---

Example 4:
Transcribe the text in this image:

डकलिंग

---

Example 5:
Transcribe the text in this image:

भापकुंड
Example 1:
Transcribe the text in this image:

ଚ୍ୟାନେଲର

________________________

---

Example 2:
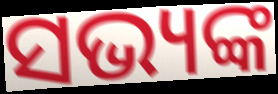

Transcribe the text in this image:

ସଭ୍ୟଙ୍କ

________________________

# WHAT IS EXPECTED
Look through the records above and report how many lines hold the word "Example", giving only the number.

# REPLY
4